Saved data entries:
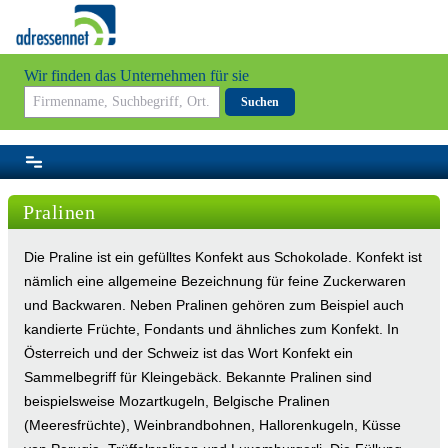
Wir finden das Unternehmen für sie
Suchen
Pralinen
Die Praline ist ein gefülltes Konfekt aus Schokolade. Konfekt ist
nämlich eine allgemeine Bezeichnung für feine Zuckerwaren
und Backwaren. Neben Pralinen gehören zum Beispiel auch
kandierte Früchte, Fondants und ähnliches zum Konfekt. In
Österreich und der Schweiz ist das Wort Konfekt ein
Sammelbegriff für Kleingebäck. Bekannte Pralinen sind
beispielsweise Mozartkugeln, Belgische Pralinen
(Meeresfrüchte), Weinbrandbohnen, Hallorenkugeln, Küsse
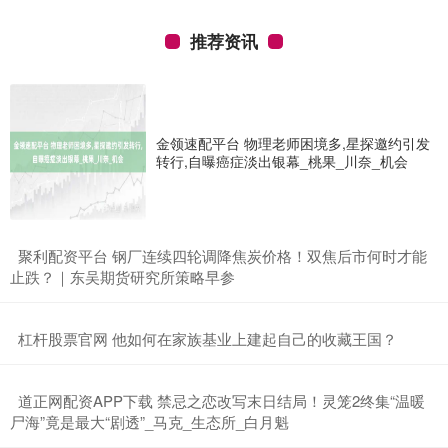
推荐资讯
金领速配平台 物理老师困境多,星探邀约引发
转行,自曝癌症淡出银幕_桃果_川奈_机会
​聚利配资平台 钢厂连续四轮调降焦炭价格！双焦后市何时才能
止跌？｜东吴期货研究所策略早参
​杠杆股票官网 他如何在家族基业上建起自己的收藏王国？
​道正网配资APP下载 禁忌之恋改写末日结局！灵笼2终集“温暖
尸海”竟是最大“剧透”_马克_生态所_白月魁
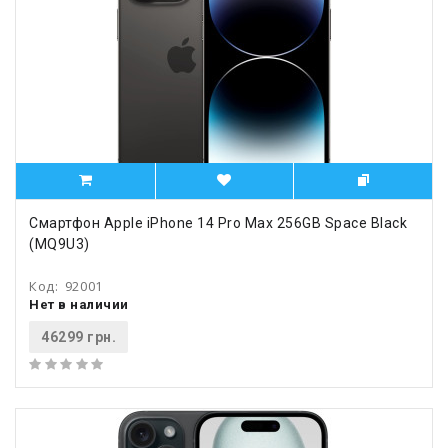
Смартфон Apple iPhone 14 Pro Max 256GB Space Black
(MQ9U3)
Код:
92001
Нет в наличии
46299 грн.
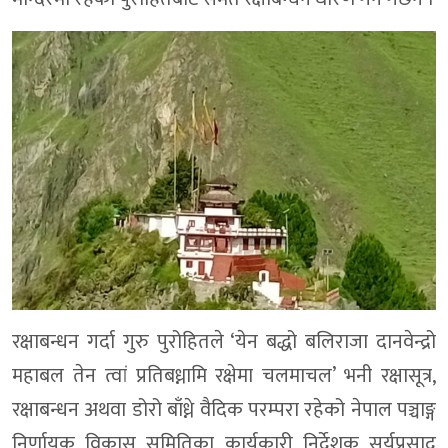
रक्षाबन्धन गर्दा गुरु पुरोहितले ‘येन बद्धो बलिराजा दानवेन्द्रो
महाबल तेन त्वां प्रतिबध्नामि रक्षेमा चलमाचल’ भनी रक्षासूत्र,
रक्षाबन्धन अथवा डोरो बाँध्ने वैदिक परम्परा रहेको नेपाल पञ्चाङ्ग
निर्णायक विकास समितिका कार्यकारी निर्देशक सूर्यप्रसाद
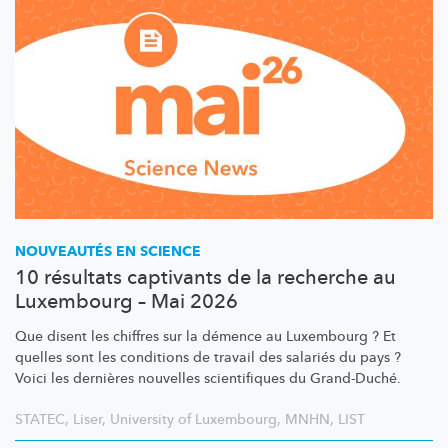
NOUVEAUTÉS EN SCIENCE
10 résultats captivants de la recherche au
Luxembourg – Mai 2026
Que disent les chiffres sur la démence au Luxembourg ? Et
quelles sont les conditions de travail des salariés du pays ?
Voici les dernières nouvelles scientifiques du Grand-Duché.
STATEC
,
Liser
,
University of Luxembourg
,
MNHN
,
LIST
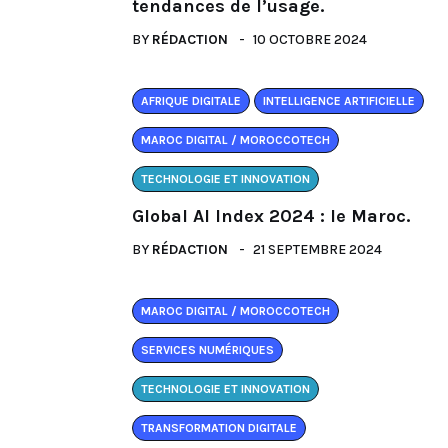
tendances de l’usage.
BY
RÉDACTION
10 OCTOBRE 2024
AFRIQUE DIGITALE
INTELLIGENCE ARTIFICIELLE
MAROC DIGITAL / MOROCCOTECH
TECHNOLOGIE ET INNOVATION
Global AI Index 2024 : le Maroc.
BY
RÉDACTION
21 SEPTEMBRE 2024
MAROC DIGITAL / MOROCCOTECH
SERVICES NUMÉRIQUES
TECHNOLOGIE ET INNOVATION
TRANSFORMATION DIGITALE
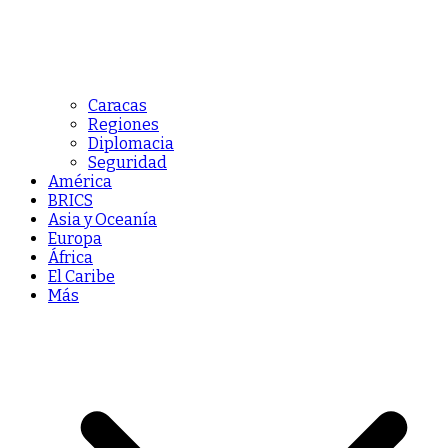
Caracas
Regiones
Diplomacia
Seguridad
América
BRICS
Asia y Oceanía
Europa
África
El Caribe
Más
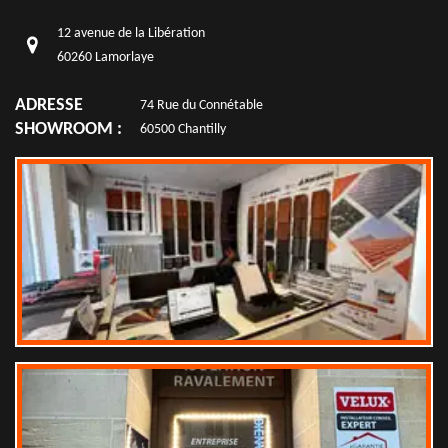
12 avenue de la Libération
60260 Lamorlaye
ADRESSE
74 Rue du Connétable
SHOWROOM :
60500 Chantilly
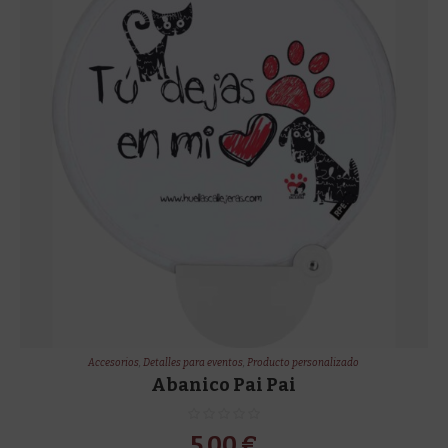
Accesorios
,
Detalles para eventos
,
Producto personalizado
Abanico Pai Pai
5,00
€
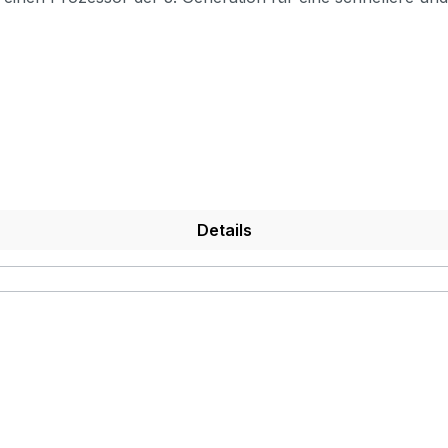
ngsinformationen abrufen Der eingebaute Akku bietet 7 S
6,9 * 1,2 cmArtikelgewicht: 65 g Packungsgröße: 12,5 * 11,5 * 2,5 cm P
Details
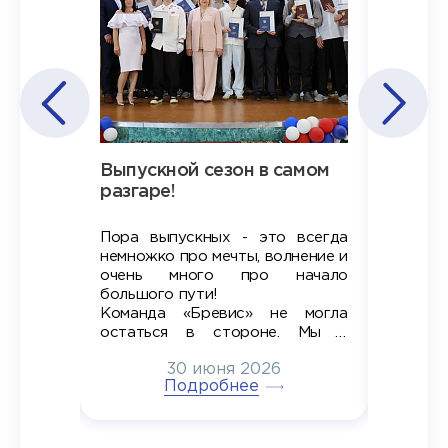
Наша
Выпускной сезон в самом
Сезон 
х
разгаре!
разгар
Пора выпускных - это всегда
Лето — 
вно мы
немножко про мечты, волнение и
студент
старте
очень много про начало
стран
ров в
большого пути!
дипломн
ти на
алы», а
Команда «Бревис» не могла
«Бре
в самом
остаться в стороне. Мы с
принима
6
радостью побывали на
30 июня 2026
ртнеры
торжественном вручении
Генера
тивные
Подробнее
дипломов в колледжах региона
Суслин
одня наш
и поздравили выпускников.
автома
 Кирилл
уже 
ился в
ческий
экзам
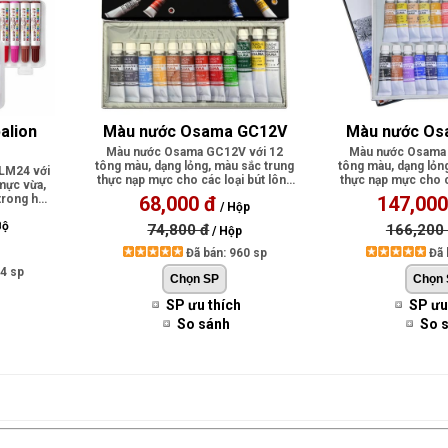
alion 
Màu nước Osama GC12V
Màu nước Os
Màu nước Osama GC12V với 12
Màu nước Osama 
tông màu, dạng lỏng, màu sắc trung
tông màu, dạng lỏn
BLM24 với
thực nạp mực cho các loại bút lông
thực nạp mực cho c
mực vừa,
bả..
bả.
rong hội
68,000 đ
147,000
/ Hộp
Bộ
74,800 đ
166,200
/ Hộp
Đã bán: 960 sp
Đã 
94 sp
SP ưu thích
SP ưu
So sánh
So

*WHAT YOU NEED TO DO:* Using the data above, return each line that includes the word "tông".

*REPLY:*
tông màu, dạng lỏng, màu sắc trung
tông màu, dạng lỏn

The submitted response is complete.